▶ **Seitentext**
== == ==
Samstag, Juli 09, 2011

Wichtigster Prozess am Rote Khmer Tribunal eröffnet

27.06.2011 - Vor dem Völkermord-Tribunal in Kambodscha hat einer der wichtigsten Prozesse zur Aufarbeitung der Gräueltaten der Roten Khmer begonnen. Mehr als 30 Jahre nach dem Ende des Terror-Regimes stehen die letzten noch lebenden Verantwortlichen vor Gericht. Angeklagt sind Pol-Pot-Vize Nuon Chea, der Chefideologe und "Bruder Nr. 2" der Bewegung, der frühere Staatschef Khieu Samphan, Ex-Außenminister Ieng Sary sowie dessen Ehefrau Ieng Thirith, die Ministerin für soziale Angelegenheiten war. Sie müssen sich unter anderem wegen Kriegsverbrechen, Verbrechen gegen die Menschlichkeit und Verfolgung religiöser Minderheiten verantworten. Alle vier haben sich für unschuldig erklärt.

Die Schreckensherrschaft der Roten Khmer in Kambodscha dauerte von 1975 bis 1979. Das Regime unter Pol Pot wollte eine kommunistische Agrargesellschaft verwirklichen. Es zwang die Städter aufs Land und verordnete ihnen Schwerstarbeit auf den sogenannten Killing Fields.
== == ==
▶ **Extrahierte Zeilen**
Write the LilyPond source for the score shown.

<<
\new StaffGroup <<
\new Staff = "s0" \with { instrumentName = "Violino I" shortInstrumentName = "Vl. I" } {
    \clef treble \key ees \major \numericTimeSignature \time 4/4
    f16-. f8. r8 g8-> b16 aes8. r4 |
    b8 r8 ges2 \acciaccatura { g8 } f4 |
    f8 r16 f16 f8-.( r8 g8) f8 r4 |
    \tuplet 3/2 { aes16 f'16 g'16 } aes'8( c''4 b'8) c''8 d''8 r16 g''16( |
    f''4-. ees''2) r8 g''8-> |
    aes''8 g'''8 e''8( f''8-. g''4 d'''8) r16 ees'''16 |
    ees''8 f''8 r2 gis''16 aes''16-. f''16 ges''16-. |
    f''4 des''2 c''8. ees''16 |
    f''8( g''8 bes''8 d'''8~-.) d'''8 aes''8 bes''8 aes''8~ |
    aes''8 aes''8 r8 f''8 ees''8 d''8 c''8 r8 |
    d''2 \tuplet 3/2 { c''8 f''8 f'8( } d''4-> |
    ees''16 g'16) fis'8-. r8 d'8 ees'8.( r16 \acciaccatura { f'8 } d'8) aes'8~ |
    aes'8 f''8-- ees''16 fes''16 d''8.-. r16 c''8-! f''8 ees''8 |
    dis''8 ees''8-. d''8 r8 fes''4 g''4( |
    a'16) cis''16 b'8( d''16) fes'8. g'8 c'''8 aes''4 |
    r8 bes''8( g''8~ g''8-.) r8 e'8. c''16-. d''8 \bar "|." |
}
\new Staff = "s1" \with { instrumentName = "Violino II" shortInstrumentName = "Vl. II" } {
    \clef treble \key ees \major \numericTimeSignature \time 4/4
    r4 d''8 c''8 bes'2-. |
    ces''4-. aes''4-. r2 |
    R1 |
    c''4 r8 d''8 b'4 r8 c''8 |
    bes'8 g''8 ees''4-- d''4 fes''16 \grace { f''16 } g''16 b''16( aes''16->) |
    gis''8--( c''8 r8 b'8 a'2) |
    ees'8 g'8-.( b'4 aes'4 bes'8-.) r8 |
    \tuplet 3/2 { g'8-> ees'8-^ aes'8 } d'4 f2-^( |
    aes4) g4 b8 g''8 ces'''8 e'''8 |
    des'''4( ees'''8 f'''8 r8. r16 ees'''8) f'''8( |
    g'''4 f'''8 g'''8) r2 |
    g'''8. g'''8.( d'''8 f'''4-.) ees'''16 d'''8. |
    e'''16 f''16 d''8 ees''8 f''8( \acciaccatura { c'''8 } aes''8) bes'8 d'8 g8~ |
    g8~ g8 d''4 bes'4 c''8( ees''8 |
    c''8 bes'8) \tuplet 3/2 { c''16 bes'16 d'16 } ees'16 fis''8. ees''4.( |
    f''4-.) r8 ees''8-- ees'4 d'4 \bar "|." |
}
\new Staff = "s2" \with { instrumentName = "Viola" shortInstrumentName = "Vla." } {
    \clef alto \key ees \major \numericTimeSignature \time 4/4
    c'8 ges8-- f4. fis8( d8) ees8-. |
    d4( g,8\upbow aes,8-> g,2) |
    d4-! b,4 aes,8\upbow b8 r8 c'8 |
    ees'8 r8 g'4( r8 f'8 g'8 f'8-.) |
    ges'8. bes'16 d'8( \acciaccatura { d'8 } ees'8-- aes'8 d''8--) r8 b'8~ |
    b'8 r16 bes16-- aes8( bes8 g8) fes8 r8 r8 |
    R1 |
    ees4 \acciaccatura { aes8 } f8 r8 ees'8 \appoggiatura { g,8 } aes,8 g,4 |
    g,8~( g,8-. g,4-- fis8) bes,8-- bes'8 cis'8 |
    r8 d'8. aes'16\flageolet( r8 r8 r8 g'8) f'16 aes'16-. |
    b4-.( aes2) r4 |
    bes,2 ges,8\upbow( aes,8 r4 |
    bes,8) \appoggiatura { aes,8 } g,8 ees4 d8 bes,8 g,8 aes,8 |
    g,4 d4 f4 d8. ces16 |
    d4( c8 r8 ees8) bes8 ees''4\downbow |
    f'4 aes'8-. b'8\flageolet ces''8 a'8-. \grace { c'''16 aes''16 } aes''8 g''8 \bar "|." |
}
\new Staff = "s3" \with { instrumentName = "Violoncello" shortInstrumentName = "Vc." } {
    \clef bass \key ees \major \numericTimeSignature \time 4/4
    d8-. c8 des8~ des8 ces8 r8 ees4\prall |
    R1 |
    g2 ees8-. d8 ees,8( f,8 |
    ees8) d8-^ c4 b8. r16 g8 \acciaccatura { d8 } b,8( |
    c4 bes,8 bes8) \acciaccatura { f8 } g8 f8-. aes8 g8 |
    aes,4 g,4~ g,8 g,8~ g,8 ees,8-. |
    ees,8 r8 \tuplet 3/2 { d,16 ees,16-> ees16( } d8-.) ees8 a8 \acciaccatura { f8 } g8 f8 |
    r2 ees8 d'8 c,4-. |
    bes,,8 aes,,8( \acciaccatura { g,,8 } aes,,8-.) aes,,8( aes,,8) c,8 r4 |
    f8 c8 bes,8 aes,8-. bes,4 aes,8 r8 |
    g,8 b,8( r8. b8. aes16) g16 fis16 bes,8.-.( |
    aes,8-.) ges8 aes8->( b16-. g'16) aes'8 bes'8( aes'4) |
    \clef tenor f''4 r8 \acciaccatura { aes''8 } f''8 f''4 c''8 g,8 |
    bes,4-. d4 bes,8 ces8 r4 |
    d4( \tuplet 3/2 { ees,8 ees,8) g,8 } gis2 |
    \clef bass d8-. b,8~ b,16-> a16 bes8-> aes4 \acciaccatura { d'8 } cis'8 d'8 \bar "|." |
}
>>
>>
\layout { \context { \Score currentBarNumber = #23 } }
== == ==
▶ **Aufgaben**
A) Beantworte anhand des Textes über das Rote-Khmer-Tribunal die folgenden Fragen:
(i) Wie viele Jahre nach dem Ende des Terror-Regimes stehen die letzten noch lebenden Verantwortlichen vor Gericht?
(ii) Welches Amt hatte Ieng Thirith inne?
(iii) Von welchem bis zu welchem Jahr dauerte die Schreckensherrschaft der Roten Khmer?
B) Setze den Text über das Rote-Khmer-Tribunal nach seinem letzten Satz fort.

▶ **Lösungen**
A)
(i) Mehr als 30 Jahre.
(ii) Sie war Ministerin für soziale Angelegenheiten.
(iii) Von 1975 bis 1979.

B)
Hunderttausende Menschen starben durch Hungersnöte, Seuchen und Zwangsarbeit. Weitere Hunderttausende Verdächtige wurden als Feinde des Regimes gefoltert und ermordet. Insgesamt fielen der Schreckensherrschaft der Roten Khmer fast 1,8 Millionen Menschen zum Opfer - fast ein Viertel der Gesamtbevölkerung. 1979 vertrieben vietnamesische Truppen die Roten Khmer und zogen in die seit vier Jahren verlassene Hauptstadt Phnom Penh. Jahrelang wurde niemand zur Rechenschaft gezogen, weil Kambodscha zum Spielball der Weltmächte wurde und im Bürgerkrieg versank. Pol Pot starb 1998 unbehelligt in der Provinz.